Wednesday, September 23, 2009

Tin, Trim and TSP



after more than a week of torrential rains here, work resumed on the roof at 10. the guys had spent the wet days attacking the Drifwood color oil stain a previous tenant had slathered all over the first floor and some of he second. (yes, they ran out and just left a line on nothing on an upstairs wall.) So, my big contribution to the work has been attempting to choose a shade of green for the trim on the grey siding and logs. The printer who does the color chips for Lowe's Stores Valspar paint and stain is useless. I don't think a single chip was true to the actual tint. I'd hoped to match the green trim on the little cabin next door i stay in, but the color was discontinued after i got it in 2006 and isn't really mixing up right. I hope today's effort got it right. It's sort of a long shot though, as two out of the 3 handy 8 oz sample cans brought home bore a "matte" label and contained gloss paint. The color on the left hand window's upper right side here is the front runner so far and best match yet to the old green on the little house. We'll see how it looks dry.

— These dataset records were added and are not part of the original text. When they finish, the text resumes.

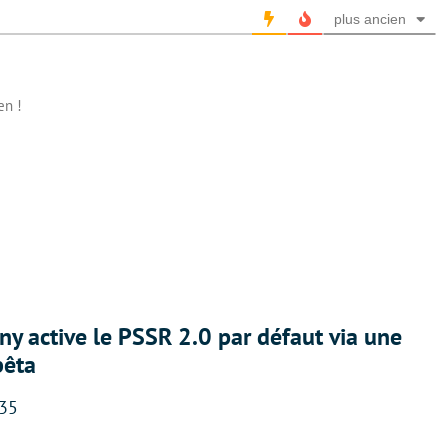
plus ancien
en !
ny active le PSSR 2.0 par défaut via une
bêta
:35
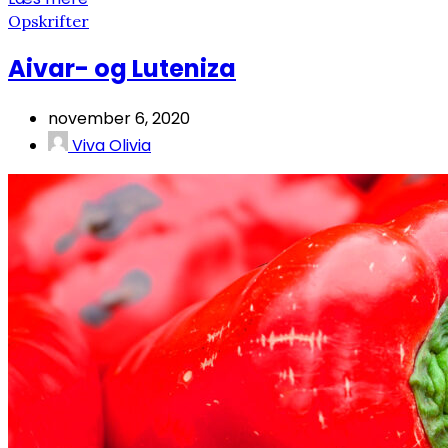
Opskrifter
Aivar- og Luteniza
november 6, 2020
Viva Olivia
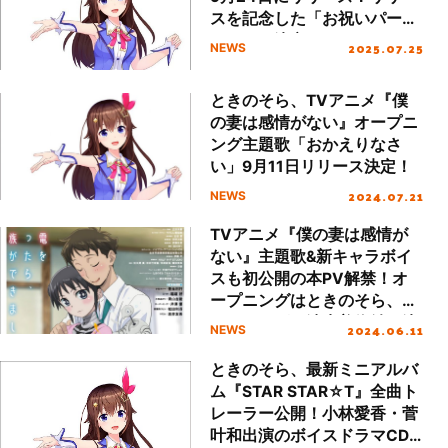
スを記念した「お祝いパーテ
ィー」も決定！
2025.07.25
NEWS
ときのそら、TVアニメ『僕
の妻は感情がない』オープニ
ング主題歌「おかえりなさ
い」9月11日リリース決定！
2024.07.21
NEWS
TVアニメ『僕の妻は感情が
ない』主題歌&新キャラボイ
スも初公開の本PV解禁！オ
ープニングはときのそら、エ
ンディングは清水美依紗に決
2024.06.11
NEWS
定！
ときのそら、最新ミニアルバ
ム『STAR STAR☆T』全曲ト
レーラー公開！小林愛香・菅
叶和出演のボイスドラマCD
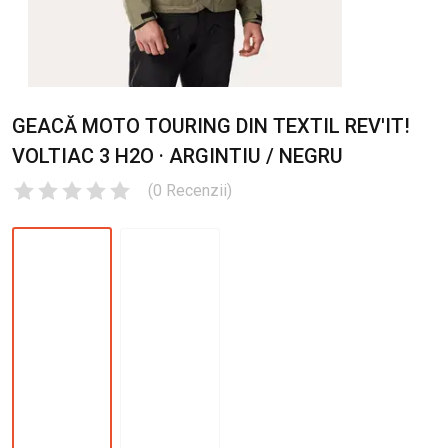
GEACĂ MOTO TOURING DIN TEXTIL REV'IT!
VOLTIAC 3 H2O · ARGINTIU / NEGRU
(
0
Recenzii
)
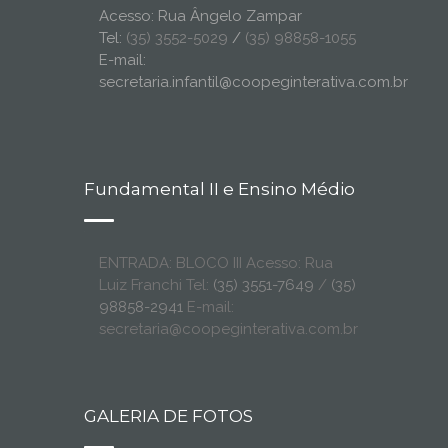
Acesso: Rua Ângelo Zampar
Tel:
(35) 3552-5029
/
(35) 98858-1055
E-mail:
secretaria.infantil@coopeginterativa.com.br
Fundamental II e Ensino Médio
ENTRADA: BLOCO III Acesso: Rua
Luiz Franchi Tel:
(35) 3551-7649
/
(35)
98858-2941
E-mail:
secretaria@coopeginterativa.com.br
GALERIA DE FOTOS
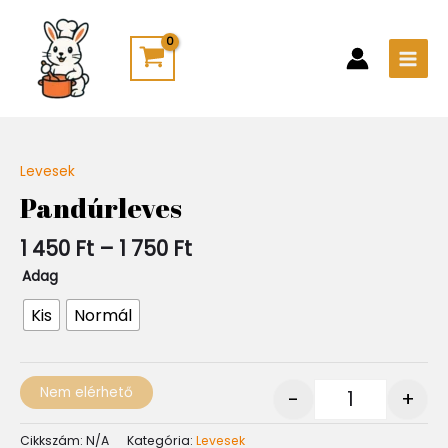
Skip
Main
to
Men
content
Ártartomány:
Levesek
Quantity
1
Pandúrleves
450 Ft
-
1 450
Ft
–
1 750
Ft
1
750 Ft
Adag
Kis
Normál
Nem elérhető
-
+
Cikkszám:
N/A
Kategória:
Levesek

the good news around finishes on the place is that Matt and Zack have succeeded at removing the buld of the dated driftwood wal color on the whole cabin. The best part was that i had feared we'd turn the house into a tinder box taking off that stain. We all bet that only soaking wall in mineral spirits would get it off. Not so: 1/2 cup Trisdium Phosphate to a 2.5 gallon spray tank and ten percent bleach lifted it off like magic in one application or the most part. A day after it was hosed away and left to dy, the stair corner has a coating of that greeny grey mold like like a big country ham. Not sure why the bleach didnt knock all those spores out.the wood is fresh and clean with some sort of light pickled effect where the stain was real thick but those vestigal bits are part of the house's story and i can live with it sealed up under a lot of tung oil. The best part of the walls on log i think is the handiwork on them: adze marks, old thin holes from cut nails, different tree species stand in sharp relief the grain now liberated from the stain. We will add our own chapter soon and replace four lower logs where we seal an old doorway at foot of the stair with what I am told will be seasoned oak. And all of the old cement chink is out of the walls. Its now working like a poor man's rip rap on an unseen stream bank. A friend from town who does preservation and restoration contracting came out today and helped me come up with a rough in for the bath upstairs and using his great knowledge of the NC Building code and we are ready to roll. any one who sees this know where i can get two 12' and two 17' long sections of salvaged 4" half round guttering with brackets? I need it quick.

and the little cabin is no longer topless. Tomorrow morning it will gain the last section of ridge, made out of section of the terne roofing. just in time for cool wet weather that is October in the south-- even here.